# Problem to work on
Copy without pictures. Please restate each line of the listing exactly.

☆ ☆ ☆ ☆ ☆ ☆ ☆

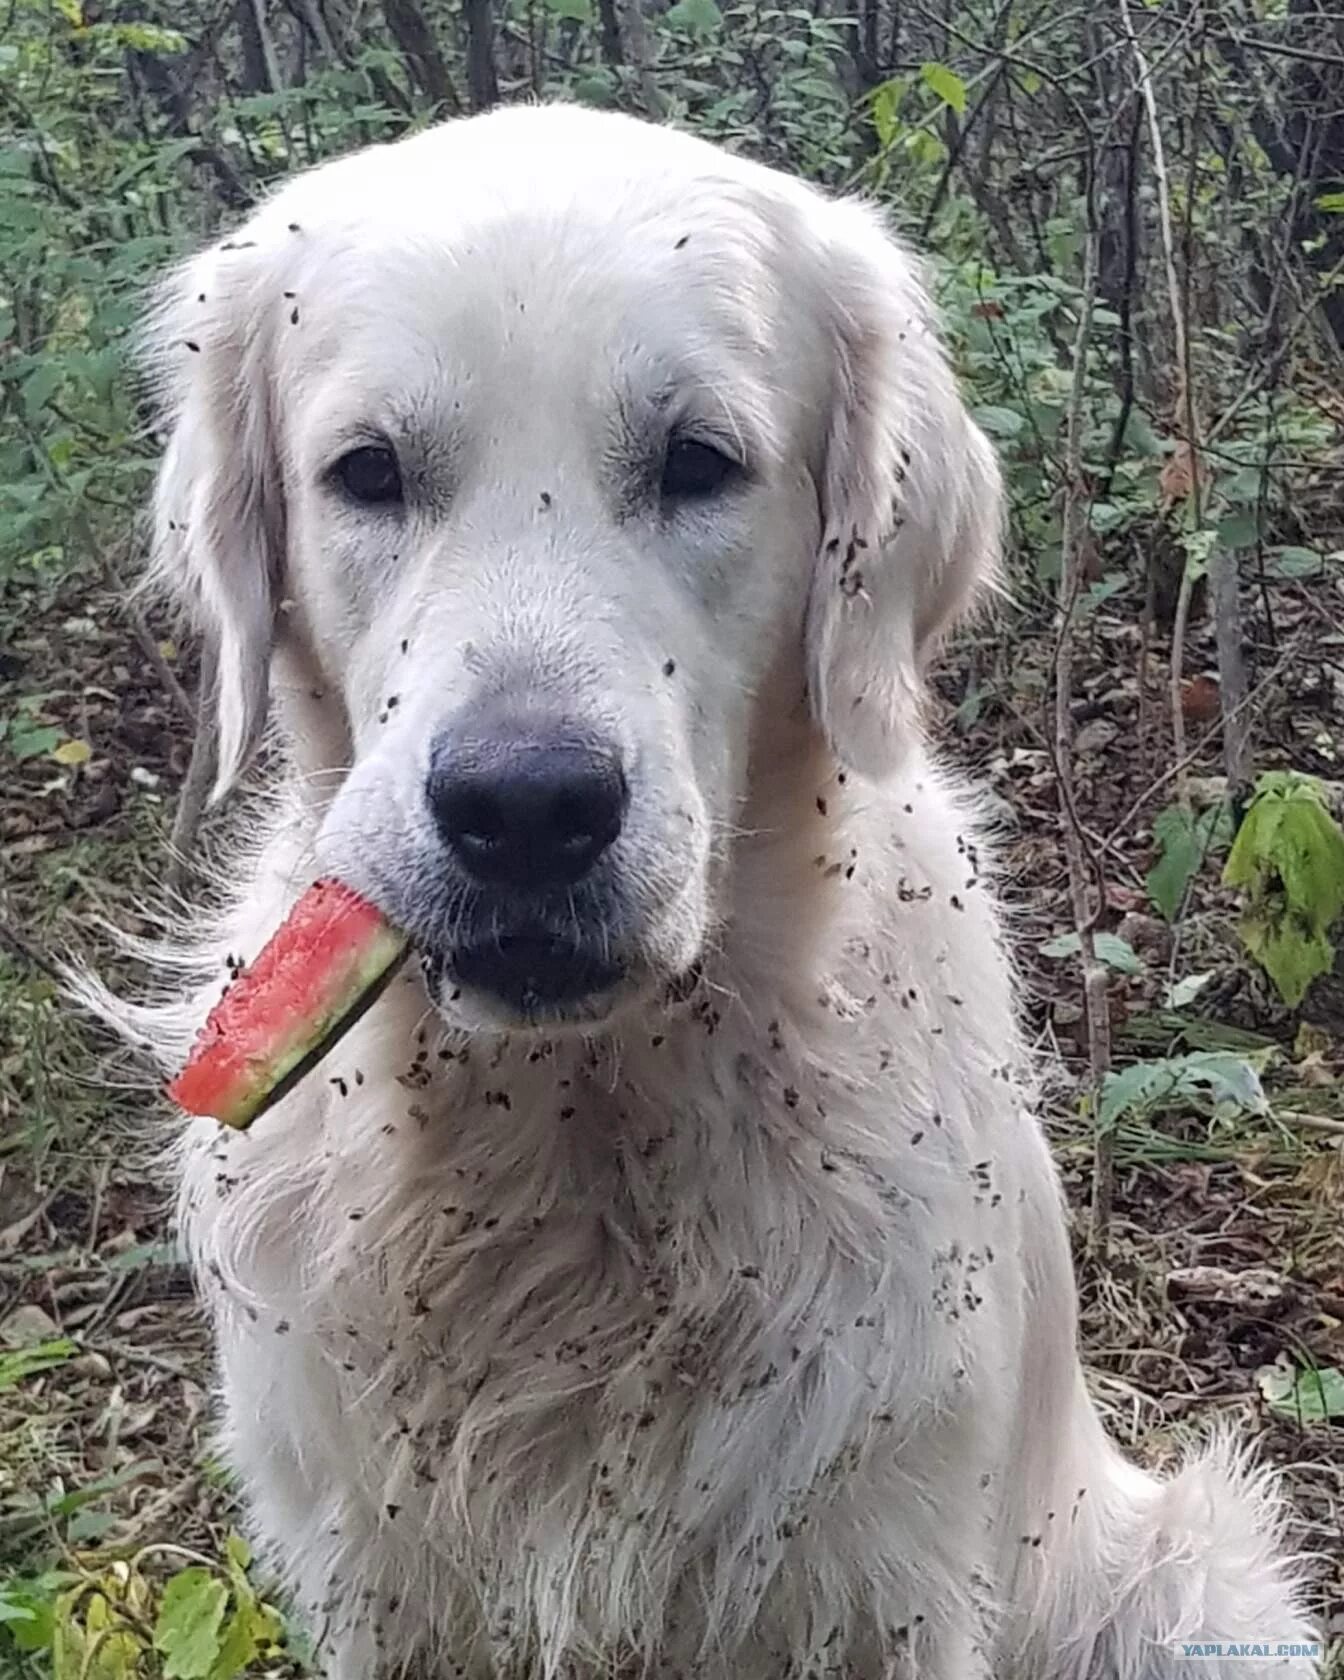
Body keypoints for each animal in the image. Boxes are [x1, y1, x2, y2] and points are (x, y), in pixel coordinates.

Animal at [102, 108, 1310, 1680]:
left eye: (697, 462)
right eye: (367, 472)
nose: (525, 809)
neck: (580, 1151)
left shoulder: (885, 1581)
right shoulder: (376, 1587)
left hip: (1192, 1582)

☆ ☆ ☆ ☆ ☆ ☆ ☆

# Written response
Body keypoints for each animal in the image. Boxes are [x1, y1, x2, y2] and points are (x, y), in pixel coordinates.

Animal at [102, 108, 1310, 1680]:
left eye: (697, 462)
right eye: (367, 472)
nose: (525, 809)
neck: (580, 1151)
left shoulder: (885, 1581)
right shoulder: (376, 1587)
left hip: (1192, 1582)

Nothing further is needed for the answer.